To do: Could you return, exactly as written, every line from the one containing "index pip: (311, 156)" through the last line of the entries below, leaving out the pictures?

(Data to examine begins)

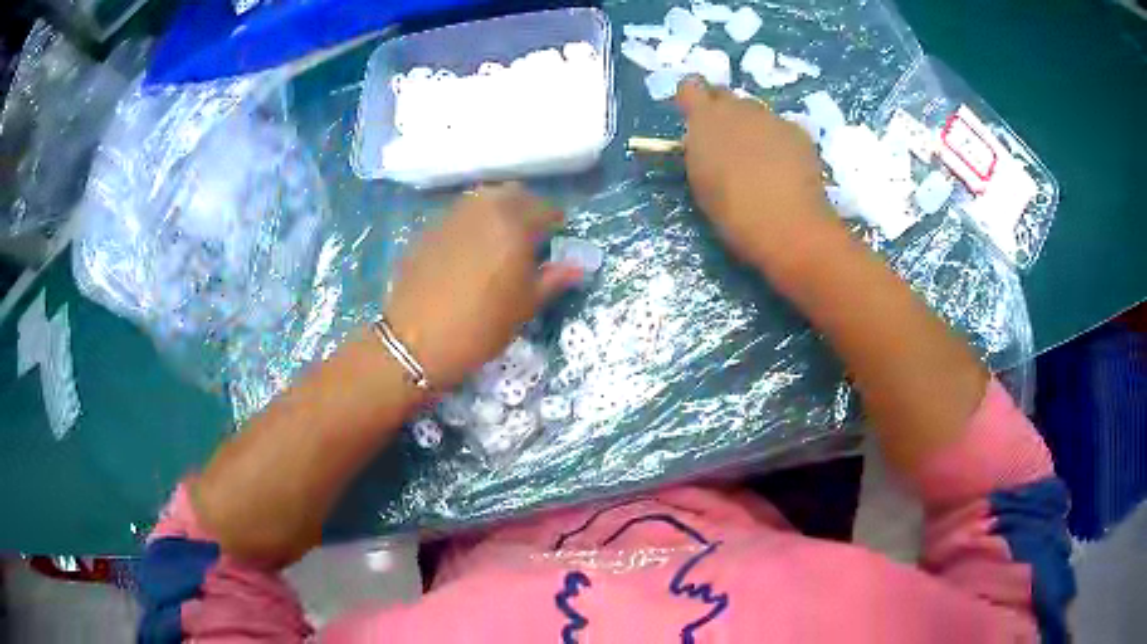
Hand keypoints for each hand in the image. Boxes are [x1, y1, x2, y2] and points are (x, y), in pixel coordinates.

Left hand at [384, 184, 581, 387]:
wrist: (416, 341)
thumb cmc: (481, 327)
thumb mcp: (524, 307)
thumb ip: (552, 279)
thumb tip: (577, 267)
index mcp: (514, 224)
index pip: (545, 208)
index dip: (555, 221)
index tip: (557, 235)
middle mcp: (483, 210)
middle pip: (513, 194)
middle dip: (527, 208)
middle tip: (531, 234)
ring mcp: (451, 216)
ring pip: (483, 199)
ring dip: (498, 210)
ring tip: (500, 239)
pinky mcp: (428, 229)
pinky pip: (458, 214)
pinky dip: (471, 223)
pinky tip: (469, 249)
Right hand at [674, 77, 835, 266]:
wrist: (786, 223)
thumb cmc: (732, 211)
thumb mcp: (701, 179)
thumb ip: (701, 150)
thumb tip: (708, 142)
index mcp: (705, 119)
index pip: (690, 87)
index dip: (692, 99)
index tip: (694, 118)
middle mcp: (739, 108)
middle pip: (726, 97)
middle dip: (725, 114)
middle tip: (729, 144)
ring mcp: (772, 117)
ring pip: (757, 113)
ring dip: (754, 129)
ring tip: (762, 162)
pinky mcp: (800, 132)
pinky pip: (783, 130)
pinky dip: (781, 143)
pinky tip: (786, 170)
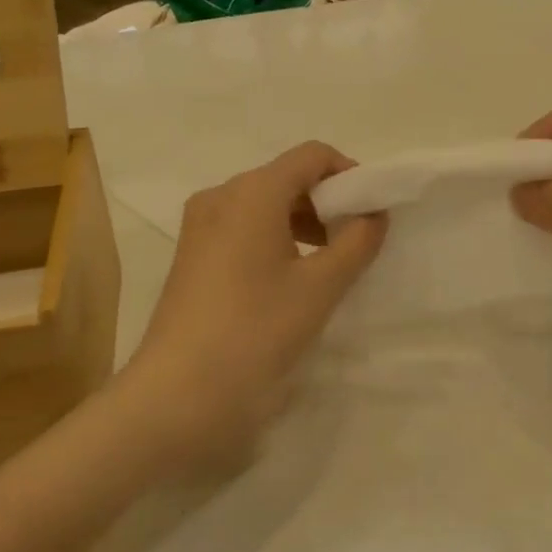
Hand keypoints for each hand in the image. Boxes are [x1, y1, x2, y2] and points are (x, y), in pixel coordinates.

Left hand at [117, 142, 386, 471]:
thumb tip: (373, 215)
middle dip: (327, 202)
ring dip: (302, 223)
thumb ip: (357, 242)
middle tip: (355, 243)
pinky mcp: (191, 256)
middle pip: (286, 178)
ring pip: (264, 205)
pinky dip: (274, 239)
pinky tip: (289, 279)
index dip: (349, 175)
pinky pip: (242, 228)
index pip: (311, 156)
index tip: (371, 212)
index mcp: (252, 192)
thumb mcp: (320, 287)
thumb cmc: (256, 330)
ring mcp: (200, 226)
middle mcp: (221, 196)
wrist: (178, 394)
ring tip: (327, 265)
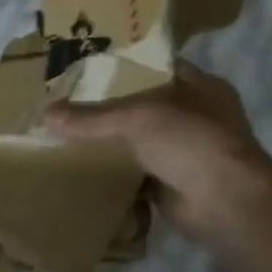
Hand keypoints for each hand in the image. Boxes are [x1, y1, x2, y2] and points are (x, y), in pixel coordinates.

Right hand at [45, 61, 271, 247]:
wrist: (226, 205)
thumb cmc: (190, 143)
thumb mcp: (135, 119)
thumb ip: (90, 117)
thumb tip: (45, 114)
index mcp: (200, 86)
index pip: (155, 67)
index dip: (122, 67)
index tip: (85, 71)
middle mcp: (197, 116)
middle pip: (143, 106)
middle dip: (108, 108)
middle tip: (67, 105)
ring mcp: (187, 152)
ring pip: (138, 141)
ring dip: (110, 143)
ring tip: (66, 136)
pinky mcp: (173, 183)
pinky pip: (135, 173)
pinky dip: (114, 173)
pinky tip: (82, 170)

(Data to examine ends)

Task response:
index pip: (311, 156)
index tip: (371, 212)
index mcp: (252, 192)
thumb mcp: (320, 287)
thumb cmc: (256, 330)
ring mcp: (200, 226)
middle mcp: (221, 196)
wrist: (178, 394)
ring tip: (327, 265)
Hand keypoints for each hand in the image. Boxes are [x1, y1, x2, y2] and points are (x, y), in pixel coordinates.

Right hand at [45, 61, 271, 247]:
wrist: (226, 205)
thumb cmc: (190, 143)
thumb mcp: (135, 119)
thumb ip: (90, 117)
thumb tip: (45, 114)
index mcp: (200, 86)
index pip: (155, 67)
index dip: (122, 67)
index tip: (85, 71)
middle mcp: (197, 116)
middle pip: (143, 106)
middle dip: (108, 108)
middle tip: (67, 105)
ring mcp: (187, 152)
ring pip: (138, 141)
ring dip: (110, 143)
ring tip: (66, 136)
pinky mcp: (173, 183)
pinky pip: (135, 173)
pinky dip: (114, 173)
pinky tip: (82, 170)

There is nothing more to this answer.